An Ottawa trans man who paid out of pocket for a double mastectomy has launched a Charter challenge against the Ontario government, arguing that a law that forces trans people to obtain approvals for sex-reassignment surgery from one overburdened Toronto clinic is a violation of his rights.
A notice of application filed in the Ontario Superior Court on Friday asks the court to strike down a Health Insurance Act regulation that says trans people can obtain public funding for their sex reassignment surgeries only if they first get the go-ahead from the Adult Gender Identity Clinic at the Centre for Addiction and Mental Health (CAMH).
As of last month, there were 680 people waiting for appointments at the clinic, the vast majority of them seeking consent for publicly insured sex-change operations. Wait times are now approaching two years and the demand for the procedure is growing.
"I think that by forcing people to travel halfway across the [province] to do an interview process to allow them access to health care that everyone should have automatically, it's an unfair process," said Chrystofer Maillet, the 35-year-old federal government employee who is hoping to strike down the regulation. "It just seems like we're making it a whole lot harder for anyone to just be themselves."
Mr. Maillet's lawyer, Tim Gleason, plans to argue that the regulation violates his client's right to life, liberty and security of the person, and his equality rights, both of which are guarded by the Canadian Charter of Rights and Freedoms.
"This regulation, in my view, is a relic," Mr. Gleason said. "It's a relic of a past that's rooted in ignorance and bigotry. This regulation treats transgender people differently than other people, exclusively on the basis of their gender or their sex … it can't be justified."
The Globe and Mail reported last month on the case of Mr. Maillet, who decided to extend his line of credit to cover the $7,401.50 cost of a double mastectomy he underwent on March 3, 2013.
The alternative – waiting months or possibly years just to be seen at CAMH – was not something he felt he could endure.
"The applicant's wait for [sex reassignment surgery] during his transition caused serious suffering and hardship," the court application reads. "During this period, the applicant was isolated and suffered extreme depression."
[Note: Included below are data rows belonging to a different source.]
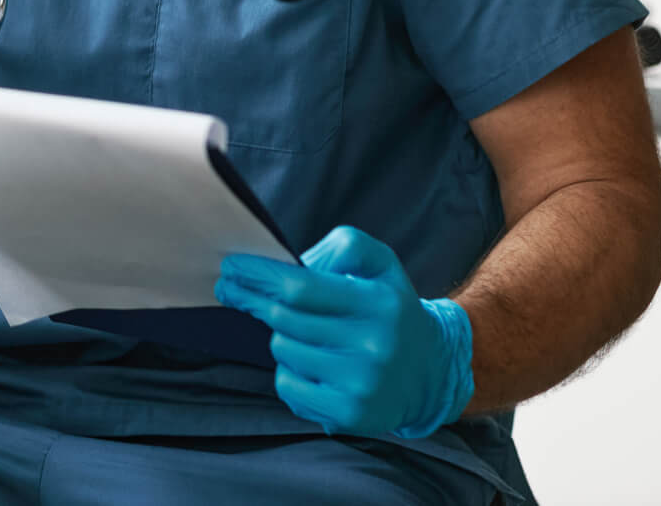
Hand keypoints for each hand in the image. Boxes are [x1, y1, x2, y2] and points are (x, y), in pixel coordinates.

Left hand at [215, 226, 473, 438]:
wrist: (430, 373)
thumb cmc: (389, 309)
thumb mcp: (380, 265)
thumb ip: (344, 247)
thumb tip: (295, 261)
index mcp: (379, 302)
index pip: (300, 287)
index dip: (258, 276)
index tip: (230, 267)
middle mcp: (374, 345)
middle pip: (284, 319)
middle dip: (254, 301)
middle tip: (234, 290)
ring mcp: (362, 383)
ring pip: (282, 351)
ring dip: (281, 337)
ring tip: (305, 335)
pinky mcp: (350, 414)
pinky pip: (288, 386)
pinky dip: (289, 373)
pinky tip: (311, 367)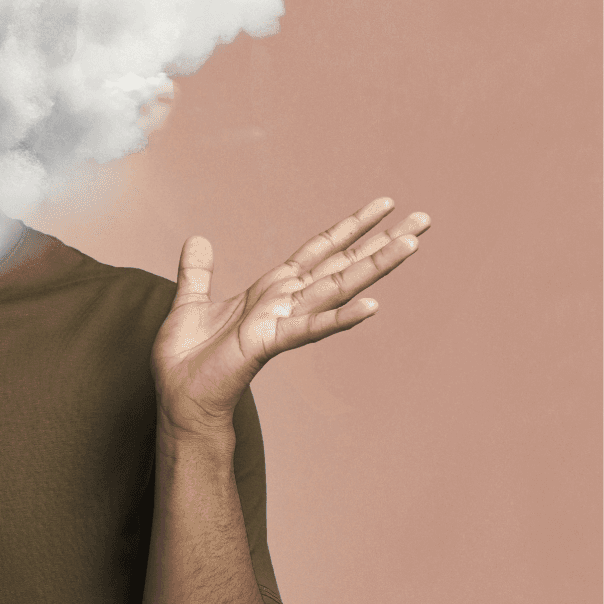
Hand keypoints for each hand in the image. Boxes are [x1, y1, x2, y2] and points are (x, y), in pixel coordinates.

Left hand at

Nine months after his surgery, Mr. Maillet secured an appointment at CAMH and a retroactive approval from the clinic.
But the Ontario Health Insurance Plan, and a quasi-judicial panel that reviews OHIP rejections, refused Mr. Maillet's claim because the regulation clearly states patients must obtain approval before, not after, their procedures.
Ontario Health Minister Eric Hoskins said last month that his ministry is already looking into the possibility of expanding the number of sites that can approve sex-reassignment surgeries. He said he hoped to be able to move on the issue in the "near future."
In the meantime, Mr. Maillet is hoping that his court case will eventually make accessing health services easier for other trans people in the future.
"If I can help kids who are coming up now who won't have to endure the same kind of issues that I had to endure over my lifetime, then that's phenomenal," he said. "That's the end result that I want to see: That people get access to health care [who] need it, end their pain and suffering and for them to live amazing lives."